### Information shown ###
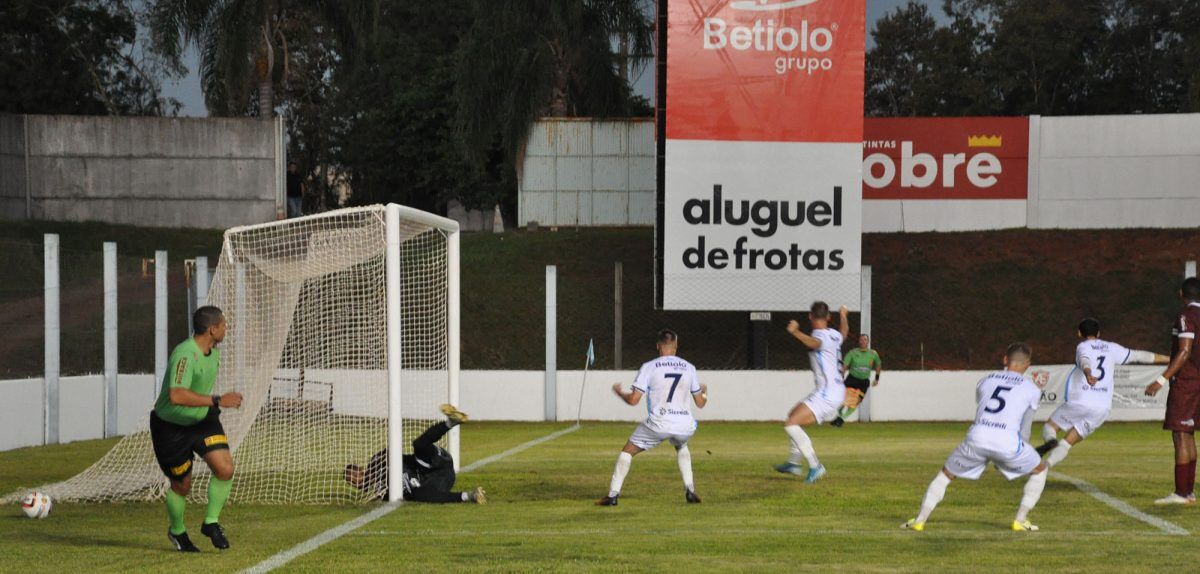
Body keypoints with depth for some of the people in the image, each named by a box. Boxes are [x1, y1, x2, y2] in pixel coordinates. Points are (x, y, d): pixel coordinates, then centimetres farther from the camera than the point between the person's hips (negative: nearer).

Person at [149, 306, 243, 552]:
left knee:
###
What to do: Extract every line of the data exactly; pictures stay out.

Expected answer:
Body keypoints with depth for some of the people in the image, each named by a box. Boxes are [x1, y1, x2, y2] in pixel coordinates. Points are (x, y, d): pixel coordinates, then centimetres farther from the camera than the point between the person's hips (negative: nearer).

Person at [149, 306, 243, 552]:
left knee:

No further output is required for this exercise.